The KV Cache: Memory Usage in Transformers

Efficient NLP
21 Jul 202308:33

Summary

TLDRThe video explains why Transformer language models like GPT require so much memory, especially when generating longer text sequences. The key reason is that self-attention requires computing attention between the current token and all previous tokens, which is inefficient. The solution is to cache the key and value matrices so they don't have to be recomputed for each new token. This KV cache takes up a large portion of memory since it grows with the sequence length. There is also higher latency when processing the initial prompt since the KV cache doesn't exist yet. Overall, the KV cache enables efficient autoregressive decoding but requires storing matrices that scale quadratically with sequence length.

Takeaways

  • 😱 Transformers require a lot of memory when generating long text because they have to recompute embeddings for all previous tokens on each new token
  • 🤓 The memory usage comes mostly from the key-value (KV) cache that stores embeddings for previous tokens
  • 🔍 The key matrix represents previous context the model should attend to
  • 💡 The value matrix represents previous context applied as a weighted sum after softmax
  • ✏️ On each new token, only the query vector is computed while K and V matrices are cached
  • 🚀 Using a KV cache reduces computations from quadratic to constant as sequence length grows
  • 📊 For a 30B parameter model, the KV cache takes 180GB for a sequence of 102 tokens - 3X the model size!
  • ⚡ The KV cache dominates memory usage during inference
  • 🐢 There is higher latency when processing the initial prompt without a KV cache
  • 👍 The KV cache allows lower latency when generating each new token after the prompt

Q & A

  • Why do transformer language models require so much memory when generating long text?

    -As more text is generated, more key and value vectors need to be computed and cached, taking up more and more GPU memory. This quadratic growth in computations is inefficient and consumes a large amount of memory.

  • What are the key, value and query vectors in the self-attention mechanism?

    -The query vector represents the current token, the key matrix represents the previous context tokens, and the value matrix also represents the previous contexts but is applied as a weighted sum after softmax.

  • How does the KV cache help reduce memory usage and computations?

    -The KV cache stores previously computed key and value matrices so they don't need to be recomputed for every new token. Only the key and value for the new token is computed, significantly reducing computations.

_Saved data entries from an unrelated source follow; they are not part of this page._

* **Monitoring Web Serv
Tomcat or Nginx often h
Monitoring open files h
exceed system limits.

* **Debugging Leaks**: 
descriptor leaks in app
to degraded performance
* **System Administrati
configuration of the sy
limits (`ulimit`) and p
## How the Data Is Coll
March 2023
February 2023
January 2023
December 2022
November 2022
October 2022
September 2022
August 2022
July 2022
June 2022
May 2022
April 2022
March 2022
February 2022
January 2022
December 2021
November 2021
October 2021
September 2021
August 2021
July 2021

  • Where in the transformer architecture is the KV cache used?

    -The KV cache is used in the self-attention layer. The cache and the current token embedding are passed in, and the new key and value vectors are computed and appended to the cache.

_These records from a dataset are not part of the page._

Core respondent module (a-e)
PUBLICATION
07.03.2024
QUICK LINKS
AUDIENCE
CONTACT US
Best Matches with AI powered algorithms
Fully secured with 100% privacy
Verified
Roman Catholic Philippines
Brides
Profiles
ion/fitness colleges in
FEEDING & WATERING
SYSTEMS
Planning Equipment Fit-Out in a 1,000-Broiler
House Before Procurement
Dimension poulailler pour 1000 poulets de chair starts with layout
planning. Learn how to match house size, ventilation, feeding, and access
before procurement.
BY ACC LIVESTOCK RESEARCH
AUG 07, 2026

  • What factors contribute to the memory usage of the KV cache?

    -The factors are: 2 matrices K and V, precision (bytes per parameter), number of layers, embedding dimension per layer, maximum sequence length including prompt, and batch size.

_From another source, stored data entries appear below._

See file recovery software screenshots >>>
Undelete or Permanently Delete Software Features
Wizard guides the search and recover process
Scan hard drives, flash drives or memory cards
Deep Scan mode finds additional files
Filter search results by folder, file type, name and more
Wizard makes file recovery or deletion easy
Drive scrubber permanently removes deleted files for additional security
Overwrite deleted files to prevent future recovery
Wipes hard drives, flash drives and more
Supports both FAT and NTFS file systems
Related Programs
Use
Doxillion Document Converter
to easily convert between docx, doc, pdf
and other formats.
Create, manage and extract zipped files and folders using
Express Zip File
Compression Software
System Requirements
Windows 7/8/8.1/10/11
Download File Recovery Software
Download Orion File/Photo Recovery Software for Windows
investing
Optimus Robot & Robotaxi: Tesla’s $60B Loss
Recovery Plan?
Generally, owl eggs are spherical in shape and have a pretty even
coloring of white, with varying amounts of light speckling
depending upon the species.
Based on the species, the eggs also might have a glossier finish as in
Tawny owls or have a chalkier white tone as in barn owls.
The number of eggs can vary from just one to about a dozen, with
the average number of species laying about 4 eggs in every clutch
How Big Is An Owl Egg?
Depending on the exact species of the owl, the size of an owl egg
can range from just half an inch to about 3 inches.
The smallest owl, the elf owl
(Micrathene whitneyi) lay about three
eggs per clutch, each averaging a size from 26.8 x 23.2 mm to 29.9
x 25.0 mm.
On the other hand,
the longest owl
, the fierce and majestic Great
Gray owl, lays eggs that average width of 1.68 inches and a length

  • Why does processing the initial prompt have higher latency?

    -For the initial prompt, there is no KV cache yet so the key and value matrices need to be computed for every prompt token. Subsequent tokens have lower latency since only the new token's KV is computed.

  • How large can the KV cache get for a typical transformer model?

    -For a 30 billion parameter model, the KV cache can be 180GB while the model itself is 60GB, so over 3x larger.

  • Why does the KV cache dominate memory usage during inference?

    -During inference, the KV cache holds the previously generated key and value matrices so they don't get recomputed. As the sequence grows longer, this cache grows much faster than the model size.

  • Does the KV cache reduce computational complexity for autoregressive decoding?

    -Yes, without the KV cache, a quadratic number of matrix-vector multiplications would be needed. The KV cache reduces this to a constant amount of work per token, independent of past sequence length.

  • Are there other memory optimizations used with transformers?

    -Yes, other optimizations include using lower-precision data types, gradient checkpointing, and knowledge distillation to compress models. But the KV cache addresses a key scalability issue.